US Treasury Secretary Timothy Geithner wrote in The Wall Street Journal that the initiative would set up a market for troubled loans and securities, freeing up banks to lend again.

In another positive development, President Barack Obama also said he could see 'flickers of hope' for the recession-hit US economy and expressed cautious optimism over a quick recovery. 'Well, we're already starting to see flickers of hope out there,' Obama told CBS's '60 Minutes.'

'Now there's a potential silver lining, which may be that things are so accelerated now, the modern economy is so intertwined and wired, that things happen really fast - for ill, but things may recover faster than they have in the past,' he added.

Markets cheered the latest news from the United States, with Japan's Nikkei index closing up 3.39 percent at a nearly two-month high on the back of the banking plan.

Sydney was up 2.4 percent and Hong Kong was more than three percent higher at lunch.

'It's certainly taken me by surprise, I thought we might be up but not by 80 points,' said Burrell Stockbroking associate Peter Wright in Sydney.

Geithner was set to unveil further details of the asset-cleaning plan later on Monday as Washington steps up its fight against the worst downturn in decades.

He wrote that the programme could eventually expand to one trillion dollars, 'which is a substantial share of real-estate related assets originated before the recession that are now clogging our financial system.'

The programme will use official funds to mobilise capital from private investors, with the government and private sector sharing the profits and risks. Funds will be open to all investors, including pension funds.

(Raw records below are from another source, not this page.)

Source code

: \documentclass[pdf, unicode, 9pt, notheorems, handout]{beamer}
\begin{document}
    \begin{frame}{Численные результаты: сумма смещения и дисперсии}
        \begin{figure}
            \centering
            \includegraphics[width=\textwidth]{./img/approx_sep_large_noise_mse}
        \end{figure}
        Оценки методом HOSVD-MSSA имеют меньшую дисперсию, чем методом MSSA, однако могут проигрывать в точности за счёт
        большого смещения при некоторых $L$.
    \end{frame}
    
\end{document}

'Over time, by providing a market for these assets that does not now exist, this programme will help improve asset values, increase lending capacity by banks, and reduce uncertainty about the scale of losses on bank balance sheets,' Geithner wrote.

Last week the US Treasury said it would pump one trillion dollars of credit into its financial markets, earning an initially positive response before worries over possible inflation pushed down Wall Street on Friday.

A note of warning also came from Japan on Monday, where a government survey showed business confidence among top executives was at its lowest level in five years.

The gloomy snapshot showed that companies plan to slash their investment to weather the country's worst economic crisis since World War II.

'Amid the global economic slump, the Japanese economy is worsening rapidly and is in a severe situation,' a finance ministry official said.

In South Korea, the government and ruling party agreed on an extra budget worth 28.9 trillion won (20.5 billion dollars) to pull the economy back from the brink of recession.

A spokesman for the Grand National Party said the extra spending aims to lift economic growth by 1.5-2.0 percentage points, create about 550,000 new jobs and to offer tax cuts of about 11 trillion won.

Elsewhere, Australian flag-carrier Qantas is planning to slash 100 senior executive jobs in response to the slump in global air travel, the Australian Financial Review reported, citing unnamed senior sources.